都合の悪い存在は、全て、悪や悪魔、罪とする。
それが、宗教であり、国家だ。
このルクレツィアも同じものでしかない。
権力者によって、罪が規定されていく。
「さて。もうすぐ、この世界は滅ぶのかな?」
デス・ウィングは、あの邪悪なドラゴン、サウルグロスとその軍団が砂漠に侵攻していくのが分かった。砂漠付近にいる冒険者達は、次々とオーロラに浸食され、ドラゴン達の餌食になっていると聞く。
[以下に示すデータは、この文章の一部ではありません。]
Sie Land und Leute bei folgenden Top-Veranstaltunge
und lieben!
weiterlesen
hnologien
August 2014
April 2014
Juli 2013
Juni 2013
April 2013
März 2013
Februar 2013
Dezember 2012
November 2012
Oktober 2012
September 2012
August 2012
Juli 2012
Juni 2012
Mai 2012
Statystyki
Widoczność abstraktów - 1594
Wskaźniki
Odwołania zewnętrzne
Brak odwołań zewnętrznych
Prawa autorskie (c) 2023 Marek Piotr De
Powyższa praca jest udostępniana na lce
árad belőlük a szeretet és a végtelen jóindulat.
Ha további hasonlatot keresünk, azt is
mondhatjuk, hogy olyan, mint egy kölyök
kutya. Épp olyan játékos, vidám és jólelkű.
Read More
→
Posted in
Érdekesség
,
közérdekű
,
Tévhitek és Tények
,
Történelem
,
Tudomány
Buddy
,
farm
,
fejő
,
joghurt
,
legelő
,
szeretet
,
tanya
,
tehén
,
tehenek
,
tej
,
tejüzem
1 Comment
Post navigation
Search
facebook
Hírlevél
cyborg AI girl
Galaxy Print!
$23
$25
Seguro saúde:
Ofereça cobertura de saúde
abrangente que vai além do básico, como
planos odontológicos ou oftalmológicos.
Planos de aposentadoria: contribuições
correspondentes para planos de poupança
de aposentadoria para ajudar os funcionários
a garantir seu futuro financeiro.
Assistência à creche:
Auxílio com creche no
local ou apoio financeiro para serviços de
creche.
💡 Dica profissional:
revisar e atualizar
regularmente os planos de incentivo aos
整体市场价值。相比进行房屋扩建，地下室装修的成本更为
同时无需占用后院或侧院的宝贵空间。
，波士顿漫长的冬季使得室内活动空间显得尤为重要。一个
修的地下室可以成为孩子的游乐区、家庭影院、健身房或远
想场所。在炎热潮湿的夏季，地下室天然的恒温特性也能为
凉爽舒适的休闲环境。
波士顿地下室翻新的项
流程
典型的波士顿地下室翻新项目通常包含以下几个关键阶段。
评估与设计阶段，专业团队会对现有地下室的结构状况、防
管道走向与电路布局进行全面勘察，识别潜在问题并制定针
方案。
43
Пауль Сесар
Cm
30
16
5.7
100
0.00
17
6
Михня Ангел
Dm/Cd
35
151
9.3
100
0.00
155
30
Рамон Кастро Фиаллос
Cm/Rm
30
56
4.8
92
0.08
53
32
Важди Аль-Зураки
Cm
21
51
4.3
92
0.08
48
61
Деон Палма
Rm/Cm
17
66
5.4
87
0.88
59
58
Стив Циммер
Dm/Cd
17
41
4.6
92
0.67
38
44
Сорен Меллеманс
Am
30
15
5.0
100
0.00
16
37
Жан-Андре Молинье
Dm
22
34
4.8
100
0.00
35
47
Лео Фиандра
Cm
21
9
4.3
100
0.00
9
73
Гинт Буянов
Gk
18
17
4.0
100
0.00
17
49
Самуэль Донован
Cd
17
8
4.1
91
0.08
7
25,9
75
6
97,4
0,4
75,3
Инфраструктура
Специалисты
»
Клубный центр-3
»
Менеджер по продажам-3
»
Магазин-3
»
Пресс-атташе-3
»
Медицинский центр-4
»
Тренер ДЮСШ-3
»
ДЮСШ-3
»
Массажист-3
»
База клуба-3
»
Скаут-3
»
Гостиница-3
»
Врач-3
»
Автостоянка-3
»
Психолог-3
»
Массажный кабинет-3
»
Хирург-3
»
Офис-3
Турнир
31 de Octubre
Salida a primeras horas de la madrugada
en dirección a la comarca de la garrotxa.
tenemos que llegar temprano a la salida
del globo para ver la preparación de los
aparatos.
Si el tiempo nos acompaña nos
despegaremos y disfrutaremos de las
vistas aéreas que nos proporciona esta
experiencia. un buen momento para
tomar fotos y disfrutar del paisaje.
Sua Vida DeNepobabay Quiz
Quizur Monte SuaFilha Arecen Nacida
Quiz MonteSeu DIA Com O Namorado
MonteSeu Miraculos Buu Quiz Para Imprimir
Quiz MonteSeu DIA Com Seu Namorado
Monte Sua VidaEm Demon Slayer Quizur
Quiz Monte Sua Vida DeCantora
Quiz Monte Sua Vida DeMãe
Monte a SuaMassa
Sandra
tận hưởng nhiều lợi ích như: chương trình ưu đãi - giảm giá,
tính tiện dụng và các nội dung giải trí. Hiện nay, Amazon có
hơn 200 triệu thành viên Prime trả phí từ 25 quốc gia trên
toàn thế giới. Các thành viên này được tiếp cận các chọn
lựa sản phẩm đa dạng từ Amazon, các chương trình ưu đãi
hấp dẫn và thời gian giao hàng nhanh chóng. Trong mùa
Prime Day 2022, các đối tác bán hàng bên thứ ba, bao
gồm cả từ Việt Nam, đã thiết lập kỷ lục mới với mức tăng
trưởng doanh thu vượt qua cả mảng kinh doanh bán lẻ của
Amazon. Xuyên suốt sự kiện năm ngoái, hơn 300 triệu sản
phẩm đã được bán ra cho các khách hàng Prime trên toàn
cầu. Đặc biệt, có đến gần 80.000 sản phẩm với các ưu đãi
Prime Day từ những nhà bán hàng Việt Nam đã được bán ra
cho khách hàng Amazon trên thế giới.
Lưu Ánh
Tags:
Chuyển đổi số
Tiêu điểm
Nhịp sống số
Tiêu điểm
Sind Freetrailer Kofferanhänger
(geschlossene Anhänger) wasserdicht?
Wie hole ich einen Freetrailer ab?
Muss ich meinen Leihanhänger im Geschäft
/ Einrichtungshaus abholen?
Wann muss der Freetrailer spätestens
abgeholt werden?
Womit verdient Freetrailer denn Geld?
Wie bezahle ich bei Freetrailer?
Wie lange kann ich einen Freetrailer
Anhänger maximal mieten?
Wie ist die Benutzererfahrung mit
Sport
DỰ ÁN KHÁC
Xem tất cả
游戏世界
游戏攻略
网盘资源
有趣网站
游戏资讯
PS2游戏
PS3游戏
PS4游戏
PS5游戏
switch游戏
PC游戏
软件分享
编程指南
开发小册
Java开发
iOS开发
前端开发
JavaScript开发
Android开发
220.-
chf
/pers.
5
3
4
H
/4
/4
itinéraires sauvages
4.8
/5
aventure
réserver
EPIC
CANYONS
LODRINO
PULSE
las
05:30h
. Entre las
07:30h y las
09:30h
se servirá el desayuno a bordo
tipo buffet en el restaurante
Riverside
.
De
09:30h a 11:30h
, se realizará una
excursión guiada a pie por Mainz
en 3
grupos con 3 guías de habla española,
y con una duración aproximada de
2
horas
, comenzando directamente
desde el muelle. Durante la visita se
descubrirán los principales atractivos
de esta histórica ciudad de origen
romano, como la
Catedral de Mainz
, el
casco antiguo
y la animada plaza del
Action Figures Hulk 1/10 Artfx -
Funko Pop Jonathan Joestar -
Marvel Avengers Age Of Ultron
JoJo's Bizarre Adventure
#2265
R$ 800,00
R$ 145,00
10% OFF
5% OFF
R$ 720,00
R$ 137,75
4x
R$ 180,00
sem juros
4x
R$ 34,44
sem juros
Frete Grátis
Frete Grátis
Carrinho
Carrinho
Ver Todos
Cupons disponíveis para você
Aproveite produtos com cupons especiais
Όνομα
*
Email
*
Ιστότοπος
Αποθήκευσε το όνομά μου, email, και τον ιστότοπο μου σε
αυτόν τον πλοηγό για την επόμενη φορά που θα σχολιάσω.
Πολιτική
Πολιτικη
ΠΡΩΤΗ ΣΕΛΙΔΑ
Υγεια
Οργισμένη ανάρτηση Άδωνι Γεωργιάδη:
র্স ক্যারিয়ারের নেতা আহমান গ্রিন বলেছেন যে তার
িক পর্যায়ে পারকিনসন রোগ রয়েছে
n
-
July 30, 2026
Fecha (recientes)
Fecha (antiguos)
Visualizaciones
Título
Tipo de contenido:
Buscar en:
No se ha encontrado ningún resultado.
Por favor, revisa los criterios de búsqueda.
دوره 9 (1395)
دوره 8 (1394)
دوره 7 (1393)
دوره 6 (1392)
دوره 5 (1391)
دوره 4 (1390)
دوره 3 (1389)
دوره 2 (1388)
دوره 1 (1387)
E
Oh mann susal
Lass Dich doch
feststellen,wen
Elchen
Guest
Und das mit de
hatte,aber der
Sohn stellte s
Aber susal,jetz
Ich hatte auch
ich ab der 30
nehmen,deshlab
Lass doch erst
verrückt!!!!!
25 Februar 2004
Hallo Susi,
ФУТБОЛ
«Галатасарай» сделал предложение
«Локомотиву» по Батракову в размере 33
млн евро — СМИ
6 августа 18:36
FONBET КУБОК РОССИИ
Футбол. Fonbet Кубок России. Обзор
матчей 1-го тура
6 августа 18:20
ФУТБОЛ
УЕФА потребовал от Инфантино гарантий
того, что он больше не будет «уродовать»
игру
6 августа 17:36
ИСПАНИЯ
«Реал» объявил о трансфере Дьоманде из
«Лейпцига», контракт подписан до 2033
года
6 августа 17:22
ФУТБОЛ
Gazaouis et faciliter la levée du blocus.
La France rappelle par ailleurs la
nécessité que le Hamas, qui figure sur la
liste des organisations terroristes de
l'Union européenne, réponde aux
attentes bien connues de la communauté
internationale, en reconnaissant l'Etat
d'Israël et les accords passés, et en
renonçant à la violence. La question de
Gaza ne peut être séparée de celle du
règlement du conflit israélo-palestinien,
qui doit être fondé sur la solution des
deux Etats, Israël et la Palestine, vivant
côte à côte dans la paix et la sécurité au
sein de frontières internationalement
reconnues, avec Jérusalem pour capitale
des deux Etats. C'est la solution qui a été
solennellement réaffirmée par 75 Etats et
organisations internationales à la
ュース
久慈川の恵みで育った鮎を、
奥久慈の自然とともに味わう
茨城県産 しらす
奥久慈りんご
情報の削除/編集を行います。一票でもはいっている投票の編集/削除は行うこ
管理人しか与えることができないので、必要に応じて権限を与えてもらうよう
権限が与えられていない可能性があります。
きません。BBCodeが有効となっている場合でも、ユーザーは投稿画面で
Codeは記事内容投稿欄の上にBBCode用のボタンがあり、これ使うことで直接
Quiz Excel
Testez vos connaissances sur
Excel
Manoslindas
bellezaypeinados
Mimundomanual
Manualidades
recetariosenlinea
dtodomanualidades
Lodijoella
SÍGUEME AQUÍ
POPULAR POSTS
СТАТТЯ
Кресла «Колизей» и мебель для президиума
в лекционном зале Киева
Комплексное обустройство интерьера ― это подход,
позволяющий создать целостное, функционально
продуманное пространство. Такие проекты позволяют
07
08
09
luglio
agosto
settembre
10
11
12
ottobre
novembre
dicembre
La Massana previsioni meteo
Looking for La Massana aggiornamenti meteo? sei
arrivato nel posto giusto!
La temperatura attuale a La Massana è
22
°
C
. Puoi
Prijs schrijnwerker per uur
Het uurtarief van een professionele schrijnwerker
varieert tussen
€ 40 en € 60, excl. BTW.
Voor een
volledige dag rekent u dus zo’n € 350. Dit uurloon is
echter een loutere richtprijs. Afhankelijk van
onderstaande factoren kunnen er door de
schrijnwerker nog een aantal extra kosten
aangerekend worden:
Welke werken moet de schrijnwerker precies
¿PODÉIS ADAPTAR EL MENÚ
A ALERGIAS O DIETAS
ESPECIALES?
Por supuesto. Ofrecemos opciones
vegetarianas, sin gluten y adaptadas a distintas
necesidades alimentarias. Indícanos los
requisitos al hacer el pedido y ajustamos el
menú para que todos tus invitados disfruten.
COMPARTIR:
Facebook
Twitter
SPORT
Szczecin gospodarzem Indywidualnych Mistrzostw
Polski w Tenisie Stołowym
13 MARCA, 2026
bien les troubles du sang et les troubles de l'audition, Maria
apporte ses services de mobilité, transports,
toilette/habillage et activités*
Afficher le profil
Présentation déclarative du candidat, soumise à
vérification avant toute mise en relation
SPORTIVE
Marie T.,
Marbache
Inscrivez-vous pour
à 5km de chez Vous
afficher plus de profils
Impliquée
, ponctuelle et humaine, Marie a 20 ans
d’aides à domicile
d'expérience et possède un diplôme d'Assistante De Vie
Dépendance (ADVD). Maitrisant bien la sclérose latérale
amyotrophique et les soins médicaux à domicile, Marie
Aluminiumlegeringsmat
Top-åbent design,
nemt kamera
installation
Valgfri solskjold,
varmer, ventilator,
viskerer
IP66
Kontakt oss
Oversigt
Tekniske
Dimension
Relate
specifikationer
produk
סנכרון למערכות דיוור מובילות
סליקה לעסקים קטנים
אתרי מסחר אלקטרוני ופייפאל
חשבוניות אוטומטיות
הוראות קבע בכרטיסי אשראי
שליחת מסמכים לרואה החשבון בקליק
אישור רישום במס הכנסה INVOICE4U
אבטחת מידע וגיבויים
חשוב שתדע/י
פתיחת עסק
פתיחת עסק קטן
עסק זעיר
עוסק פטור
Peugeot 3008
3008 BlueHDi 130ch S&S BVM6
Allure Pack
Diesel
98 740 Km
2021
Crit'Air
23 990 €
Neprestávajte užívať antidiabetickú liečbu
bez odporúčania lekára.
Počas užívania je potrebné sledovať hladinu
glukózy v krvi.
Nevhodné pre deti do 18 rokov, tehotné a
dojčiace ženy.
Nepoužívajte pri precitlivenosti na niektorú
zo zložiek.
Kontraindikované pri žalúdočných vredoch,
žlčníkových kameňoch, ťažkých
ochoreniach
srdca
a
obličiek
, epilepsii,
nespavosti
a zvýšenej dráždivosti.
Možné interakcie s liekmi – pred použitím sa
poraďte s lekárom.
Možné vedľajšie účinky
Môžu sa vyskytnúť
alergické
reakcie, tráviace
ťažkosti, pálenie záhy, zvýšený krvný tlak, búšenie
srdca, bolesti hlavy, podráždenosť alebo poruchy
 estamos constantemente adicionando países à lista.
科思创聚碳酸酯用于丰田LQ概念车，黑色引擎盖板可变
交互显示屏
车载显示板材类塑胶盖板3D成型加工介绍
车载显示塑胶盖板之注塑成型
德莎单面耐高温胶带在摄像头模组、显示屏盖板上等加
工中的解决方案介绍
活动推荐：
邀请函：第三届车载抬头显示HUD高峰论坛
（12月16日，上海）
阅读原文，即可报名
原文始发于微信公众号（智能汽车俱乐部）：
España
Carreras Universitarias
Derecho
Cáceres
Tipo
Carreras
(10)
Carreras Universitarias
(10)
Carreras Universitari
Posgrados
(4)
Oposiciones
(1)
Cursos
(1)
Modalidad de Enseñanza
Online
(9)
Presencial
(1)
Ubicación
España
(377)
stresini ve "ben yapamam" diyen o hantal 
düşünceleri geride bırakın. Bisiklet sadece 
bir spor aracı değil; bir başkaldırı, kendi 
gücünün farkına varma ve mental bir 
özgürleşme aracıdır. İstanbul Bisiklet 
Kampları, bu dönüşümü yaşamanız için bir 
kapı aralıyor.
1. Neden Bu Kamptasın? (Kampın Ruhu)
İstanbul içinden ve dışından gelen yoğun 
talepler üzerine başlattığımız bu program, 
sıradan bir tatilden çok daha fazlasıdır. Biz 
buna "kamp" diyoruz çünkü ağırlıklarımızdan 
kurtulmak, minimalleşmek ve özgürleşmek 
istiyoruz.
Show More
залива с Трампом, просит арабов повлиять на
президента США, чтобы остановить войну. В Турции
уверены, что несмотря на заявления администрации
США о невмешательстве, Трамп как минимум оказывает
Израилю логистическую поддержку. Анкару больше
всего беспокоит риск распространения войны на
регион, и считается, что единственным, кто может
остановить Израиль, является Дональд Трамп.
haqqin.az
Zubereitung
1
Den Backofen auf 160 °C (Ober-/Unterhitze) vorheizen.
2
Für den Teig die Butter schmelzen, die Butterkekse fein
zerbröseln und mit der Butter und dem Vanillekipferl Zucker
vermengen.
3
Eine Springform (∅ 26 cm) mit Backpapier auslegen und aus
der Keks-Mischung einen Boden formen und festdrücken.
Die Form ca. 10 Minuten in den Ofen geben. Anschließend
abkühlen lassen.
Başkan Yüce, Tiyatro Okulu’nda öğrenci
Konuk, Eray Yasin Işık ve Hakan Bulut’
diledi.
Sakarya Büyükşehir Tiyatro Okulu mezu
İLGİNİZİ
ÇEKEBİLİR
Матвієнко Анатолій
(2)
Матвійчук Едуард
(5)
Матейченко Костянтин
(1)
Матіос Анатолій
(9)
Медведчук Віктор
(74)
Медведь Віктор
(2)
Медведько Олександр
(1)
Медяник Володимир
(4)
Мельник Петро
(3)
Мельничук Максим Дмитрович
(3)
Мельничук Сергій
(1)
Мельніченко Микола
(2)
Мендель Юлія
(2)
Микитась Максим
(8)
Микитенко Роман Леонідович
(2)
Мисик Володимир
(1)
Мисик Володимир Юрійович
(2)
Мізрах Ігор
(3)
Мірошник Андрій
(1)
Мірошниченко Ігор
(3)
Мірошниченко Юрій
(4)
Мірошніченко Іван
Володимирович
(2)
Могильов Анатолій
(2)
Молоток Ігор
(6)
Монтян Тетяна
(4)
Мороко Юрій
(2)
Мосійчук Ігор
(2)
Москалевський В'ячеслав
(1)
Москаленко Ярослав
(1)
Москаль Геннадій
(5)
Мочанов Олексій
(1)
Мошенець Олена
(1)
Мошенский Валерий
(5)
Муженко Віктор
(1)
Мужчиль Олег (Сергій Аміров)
敵は、オーロラの実験を試みている為か、侵略は緩慢だが、もうすぐ、サウルグロスの軍団はルクレツィアに都市部に入り込むつもりでいるのだろう。戦乱が幕を開けるのだ。
冥府から訪れる、死者達の参列のようだ。
彼らが、みなお互いの立場を、横に置いて、立ち向かわなければならない存在だというのに…………。
†
……神様は、この世界にいるのかな?
ガザディスは、山という自然にねそべり、空を仰ぐ時に、そんな事を思う。
デス・ウィングと、もっと話をしてみたい。
この世界の外側の秘密が知りたい。
自分の為に、多くの部下が死んだ。
自分の為に、多くの命が失われた。
そうやって、自責の念に駆られる時、彼はこの世界から救いの声を求め続ける。
苦界だ。
誰もが、病に倒れ、苦しみに悶える。
みな、死後の世界に何を望むのだろうか、と。
地獄絵を見る時、人々は現世の惨状に触れる。宗教において、地獄とは生き方の戒めそのものだった。そして、宗教観による人々の支配の装置となった。デス・ウィングは、盗賊の長、ガザディスに、そのような事を話してくれた。
彼女は、異世界から訪れた者だと言う。
もっと、ガザディスの知らない事を教えて欲しい…………。
前世にて、何者であったのか。
来世にて、何者であるのか。
今の生は通過点にしか過ぎないという、ある種の祈り。
苦しみが多いから、人々は、死後に縋る。
ならば、現世は何の為に存在するのか?
今のガザディスには、その答えが無い。
ただ、この森の中でまどろんでいる時に、生きている自分がいる、という実感がある。
物事の解釈の仕方を変えるのが、数多の宗教の教えなのだ。美しいものだとか、汚いものだとか、正しいものだとか、間違っているものだとか。全て、宗教によって、ねじ曲げられていく。